Web services in an embedded environment

D

Default User

I work in software research and developement in the aerospace industry.
We're assisting a project where they are interested in looking at web
services in an embedded system. This would most likely be WSDL/XML/SOAP.

While there would be fairly powerful processing to an extent, it's
still a resource-constrained environment, running on an RTOS (I think
VxWorks). In particular they are concerned about dynamic memory (don't
like it).

We're still at the stage of developing the actual requirements for the
services, as well as a notional API.

I'd be interested in either papers on the general subject (particularly
recent ones) or open-source projects that are targeted towards this
sort of application.

I have found some, like this one from John Canosa:

<http://www.embedded.com/9900482?_requestid=1451389>


This message is cross-posted to comp.text.xml and comp.arch.embedded.
If anyone replying feels the need to remove one of the groups, that's
not a problem, I will be monitoring both.





Brian
 
A

Ali

I work in software research and developement in the aerospace industry.
We're assisting a project where they are interested in looking at web
services in an embedded system. This would most likely be WSDL/XML/SOAP.

While there would be fairly powerful processing to an extent, it's
still a resource-constrained environment, running on an RTOS (I think
VxWorks). In particular they are concerned about dynamic memory (don't
like it).

We're still at the stage of developing the actual requirements for the
services, as well as a notional API.

I'd be interested in either papers on the general subject (particularly
recent ones) or open-source projects that are targeted towards this
sort of application.

I have found some, like this one from John Canosa:

<http://www.embedded.com/9900482?_requestid=1451389>

This message is cross-posted to comp.text.xml and comp.arch.embedded.
If anyone replying feels the need to remove one of the groups, that's
not a problem, I will be monitoring both.

Brian

As you pointed that your device will be on RTOS, I think Boa [
http://www.boa.org/0.92/ ] web server should be the good choice. It is
a single-task web server so that means very less resources are
required which makes it good candidate for embedded systems.

WSDL/XML/SOAP are just common ways of information exchange for systems
with ample processing and hell memory. IMHO, you got to make your own
compact exchange layer(rather SOAP). Sure, XML does make life easier
while having a parser on both sides to extract the real information
out from request/response and invoking RMI or RPC services. And on
the top you can use UPnP layer for service discovery.

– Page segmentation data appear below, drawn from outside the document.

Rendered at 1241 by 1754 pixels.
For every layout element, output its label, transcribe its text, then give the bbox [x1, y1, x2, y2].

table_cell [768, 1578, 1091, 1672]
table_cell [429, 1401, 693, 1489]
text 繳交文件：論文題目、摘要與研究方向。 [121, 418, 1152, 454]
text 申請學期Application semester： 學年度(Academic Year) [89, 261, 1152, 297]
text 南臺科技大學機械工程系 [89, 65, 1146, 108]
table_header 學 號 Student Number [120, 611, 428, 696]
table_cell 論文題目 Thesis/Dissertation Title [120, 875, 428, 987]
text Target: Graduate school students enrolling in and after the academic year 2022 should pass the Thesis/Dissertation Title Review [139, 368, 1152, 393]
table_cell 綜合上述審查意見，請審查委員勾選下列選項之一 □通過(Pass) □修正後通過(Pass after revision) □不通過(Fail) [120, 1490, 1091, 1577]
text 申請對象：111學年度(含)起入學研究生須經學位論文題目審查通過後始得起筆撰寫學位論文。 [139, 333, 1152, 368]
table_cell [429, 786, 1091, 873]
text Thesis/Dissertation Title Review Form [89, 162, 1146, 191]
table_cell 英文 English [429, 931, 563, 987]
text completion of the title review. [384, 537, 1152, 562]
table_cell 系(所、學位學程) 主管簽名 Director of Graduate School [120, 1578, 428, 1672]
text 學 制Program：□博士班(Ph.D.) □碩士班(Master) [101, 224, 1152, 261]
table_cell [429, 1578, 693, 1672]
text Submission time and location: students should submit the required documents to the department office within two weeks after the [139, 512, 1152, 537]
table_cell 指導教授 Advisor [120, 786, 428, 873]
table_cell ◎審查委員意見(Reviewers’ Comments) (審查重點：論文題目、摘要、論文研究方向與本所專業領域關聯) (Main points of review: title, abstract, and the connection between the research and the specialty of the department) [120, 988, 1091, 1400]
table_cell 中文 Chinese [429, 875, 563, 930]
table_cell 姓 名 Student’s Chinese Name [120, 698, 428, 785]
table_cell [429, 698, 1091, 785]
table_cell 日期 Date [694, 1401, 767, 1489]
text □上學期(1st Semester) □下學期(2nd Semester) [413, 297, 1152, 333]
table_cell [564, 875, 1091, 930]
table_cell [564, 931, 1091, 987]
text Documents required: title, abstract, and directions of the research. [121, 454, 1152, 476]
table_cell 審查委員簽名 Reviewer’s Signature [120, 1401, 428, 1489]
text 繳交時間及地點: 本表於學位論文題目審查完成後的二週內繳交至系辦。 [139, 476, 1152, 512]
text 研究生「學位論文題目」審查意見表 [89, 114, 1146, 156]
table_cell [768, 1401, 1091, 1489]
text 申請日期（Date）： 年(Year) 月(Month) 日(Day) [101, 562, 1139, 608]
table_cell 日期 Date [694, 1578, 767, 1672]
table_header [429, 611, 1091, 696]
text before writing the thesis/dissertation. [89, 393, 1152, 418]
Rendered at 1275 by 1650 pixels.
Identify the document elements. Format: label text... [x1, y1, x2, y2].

stack should be like this:

2) UPnP
1) XML
0) Web Server

Thats too much abstraction here as you didn't really shared much
details. maybe folks might give you better solutions if you can
elaborate your requirements.

ali
 
J

Joe Kesselman

Remember, XML is just a syntax. How you represent the data after it has
been parsed is a separate question. Depending on what you're doing, you
may not need an in-memory representation at all; you may be able to feed
the information parsed out of the XML directly into your application's
data structures (sometimes referred to as "data binding"). The simplest
way to start in that direction would be to use an efficient SAX (or
SAX-like) parser.
WSDL/XML/SOAP are just common ways of information exchange for systems
with ample processing and hell memory.

Disagree, somewhat. As noted above, memory consumption depends on the
data representation you choose much more than the syntax you use to
exchange it. And XML parses and serializes pretty rapidly, given decent
code -- rapidly enough that the various attempts at "binary XML" have
generally proven that the gains available are fairly minimal. Yes, if
you have control over both ends of the wire you can certainly create a
more compact/efficient representation, and XML does carry some features
you may not need and pay some overhead for them (eg Unicode support)...
but don't dismiss it out of hand, especially if you intend to expose
this wire protocol to others.

The overhead drops further if you're willing to constrain yourself to a
specific set of messages. IBM's demonstrated that tremendous
improvements in parsing performance are available if you know in advance
what schema the document will belong to, with further gains if you're
willing to insist that the doc have been validated on the sender's end
(letting the parser rapidly skip over "boilerplate" and jump directly to
the document's content).


There are certainly folks putting web services in low-powered embedded
boxes -- most cheap routers these days support a simple web GUI, for
example. "If it happens, it must be possible."
 
D

Default User

Ali said:
I work in software research and developement in the aerospace
industry. We're assisting a project where they are interested in
looking at web services in an embedded system. This would most
likely be WSDL/XML/SOAP.

As you pointed that your device will be on RTOS, I think Boa [
http://www.boa.org/0.92/ ] web server should be the good choice. It is
a single-task web server so that means very less resources are
required which makes it good candidate for embedded systems.


Thanks, I'll take a look at that, and think about the other issues you
raised.




Brian
 
D

Default User

Joe Kesselman wrote:

There are certainly folks putting web services in low-powered
embedded boxes -- most cheap routers these days support a simple web
GUI, for example. "If it happens, it must be possible."

Thanks for the input, I'll see what I can find along these lines.